The statutory retirement age will gradually be raised from 65 to 67. A first step will be taken in February 2025 by raising the retirement age to 66.
Early retirement at a younger age remains possible, but the conditions have become stricter in recent years. From the age of 63, early retirement is possible for those with a professional career of 42 years. For those who have worked even longer, early retirement is possible as early as 60 or 61. 

Workplace pensions

From 1 January 2025, the minimum return guarantee under the Workplace Pensions Act (WAP) will increase for the first time in 10 years, from 1.75 to 2.5%, due to higher government bond yields over the past two years.
This increase imposes additional financial obligations on employers, who will have to take into account the new minimum return guarantee when calculating their liabilities. If the investments of the pension vehicle are not sufficient to guarantee a 2.5% return, the shortfall will require additional financing by the employer.
3. Revision of the rules around extra-contractual liability
Up until now, so-called agents or auxiliary persons (such as employees) were protected from liability, meaning that an employee could not be held liable by a third party (such as a customer or business partner of the employer) for damages caused in the course of their work.

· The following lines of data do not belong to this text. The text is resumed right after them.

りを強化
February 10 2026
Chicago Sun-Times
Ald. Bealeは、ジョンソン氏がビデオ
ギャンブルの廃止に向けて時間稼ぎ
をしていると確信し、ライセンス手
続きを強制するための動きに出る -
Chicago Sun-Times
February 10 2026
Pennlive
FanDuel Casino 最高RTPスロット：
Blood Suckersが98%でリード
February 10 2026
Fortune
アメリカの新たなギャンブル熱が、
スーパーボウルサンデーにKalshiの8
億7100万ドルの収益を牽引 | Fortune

As from 1 January 2025, in relation to events occurring from this date, the provisions of the new Civil Code will apply and this protection for agents has been removed. Employees can now be held directly liable by a third party, even if they themselves do not have a contract with that party. Directors of companies, representatives, subcontractors and employees can also qualify as auxiliary persons under the new regime.
This means that for events occurring from 1 January 2025, a contractual party can sue an employee directly for compensation, but only if the damage has been caused by fraud, gross misconduct or repeated minor fault of the employee. This limitation does not apply however where the damage has been caused by “impairment of physical or psychological integrity” or intentional damage by the employee.
While it will be exceptional for customers to go after your employees instead of the company (deeper pockets and all) and employers will still remain liable for all errors made by employees, including minor errors, that cause damage to third parties, your employees (and directors) may wish to be protected against this possibility. The New Civil Code allows contracting parties to include provisions in their agreements with customers, suppliers and other contractors stating that their employees and other auxiliary persons will not be held liable during the performance of their contracts.
This may be something that you want to consider including in your contract templates. We will of course be happy to assist.
4. Indexation time
January is traditionally also the time where there are wage increases in a lot of sectors due to the automatic link to the index. The most notable sector in this regard is joint committee 200. Both minimum wages and actual salaries will increase by 3.58% this January.
The amount of the annual premium payable in this sector is also indexed annually. The initial amount of €250 will increase to €323.69 this year. This premium is paid during the month of June, unless it was converted into another equivalent benefit. So quite some hefty changes already for the start of the year. And with the new (national) government almost in place – optimism is a moral duty, it is inevitable there is more to come.